Closed josharian closed 1 month ago
Thanks, this is interesting. I'll find time to review these
I do wonder, however, about your use case. Can you elaborate where higher encoding performance is important to you, or is this just for fun? LLMs generally are pretty slow and in recent comparisons I've seen providers brag that their models reach something like 200 tokens/second (and that's probably on the beefiest HW). In comparison, unless I've messed up my benchmark, go-sentencepiece
encodes at well over half a million tokens/sec, so it's hard for me to imagine a situation where this tokenization is a bottleneck.
I'll find time to review these
Great, thanks. I made some decisions along the way with not 100% confidence. Pushback/questions are--always--welcome.
Can you elaborate where higher encoding performance is important to you
As part of exploration and dataset preparation, I end up doing mass tokenization runs, so I really feel the performance--it directly impacts my iteration speed as I'm hacking around.
And I'm not working with frontier models (gemma, not gemini). And some of my work involves squeezing extra performance out, plus our use case is quite latency-sensitive.

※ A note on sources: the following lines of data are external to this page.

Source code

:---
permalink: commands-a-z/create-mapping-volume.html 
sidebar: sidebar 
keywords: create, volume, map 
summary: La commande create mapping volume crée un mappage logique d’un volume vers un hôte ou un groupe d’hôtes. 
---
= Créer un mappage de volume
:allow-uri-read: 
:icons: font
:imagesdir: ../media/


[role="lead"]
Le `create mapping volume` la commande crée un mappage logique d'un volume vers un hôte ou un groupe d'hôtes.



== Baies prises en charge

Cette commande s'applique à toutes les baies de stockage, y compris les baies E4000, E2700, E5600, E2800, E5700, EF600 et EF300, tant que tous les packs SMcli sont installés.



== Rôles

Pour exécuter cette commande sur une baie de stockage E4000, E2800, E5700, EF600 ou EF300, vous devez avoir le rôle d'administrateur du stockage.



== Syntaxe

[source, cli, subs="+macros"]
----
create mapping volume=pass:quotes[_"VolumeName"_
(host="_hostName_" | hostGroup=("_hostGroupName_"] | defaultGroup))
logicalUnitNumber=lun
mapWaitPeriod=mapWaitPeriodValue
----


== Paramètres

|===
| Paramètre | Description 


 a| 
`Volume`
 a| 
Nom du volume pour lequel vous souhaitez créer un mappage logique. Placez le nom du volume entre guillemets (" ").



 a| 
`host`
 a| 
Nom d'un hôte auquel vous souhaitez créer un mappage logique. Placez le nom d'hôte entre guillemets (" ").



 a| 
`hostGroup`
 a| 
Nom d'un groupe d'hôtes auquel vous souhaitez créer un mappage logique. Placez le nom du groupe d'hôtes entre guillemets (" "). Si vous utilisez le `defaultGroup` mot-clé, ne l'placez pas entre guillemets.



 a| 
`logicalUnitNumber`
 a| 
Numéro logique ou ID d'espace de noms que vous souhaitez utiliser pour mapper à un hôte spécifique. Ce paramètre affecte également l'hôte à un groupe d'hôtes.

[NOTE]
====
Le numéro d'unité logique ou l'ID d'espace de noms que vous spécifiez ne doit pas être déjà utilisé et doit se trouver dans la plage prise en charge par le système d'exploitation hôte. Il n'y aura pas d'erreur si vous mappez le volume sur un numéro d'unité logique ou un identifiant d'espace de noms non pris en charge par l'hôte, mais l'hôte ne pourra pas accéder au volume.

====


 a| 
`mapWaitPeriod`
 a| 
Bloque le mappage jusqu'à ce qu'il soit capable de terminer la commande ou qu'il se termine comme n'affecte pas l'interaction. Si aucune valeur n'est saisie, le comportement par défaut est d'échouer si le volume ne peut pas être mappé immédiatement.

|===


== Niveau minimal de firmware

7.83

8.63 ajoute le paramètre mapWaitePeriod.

I also generally have a habit of occasionally taking a day to crush any boxes I can in pprof. Cumulatively, that adds up.
Anyway, I put in this time to get to rough parity with the cgo implementation, at least for my use cases, so that I can switch to pure Go without guilt. Plus it was fun. :)
Will push up a revised copy once the question above is answered, and presuming you're happy with my other comments. Sorry for the delay, been a busy couple of days.
This is a grab-bag of optimizations. I recommend reviewing commit-by-commit and rebasing instead of squashing.
Their cumulative effect, on my laptop, for an out-of-tree benchmark (sorry) is:
I also will understand if these are viewed as too intrusive/complicated for this codebase. :) I am happy to maintain a fork as needed.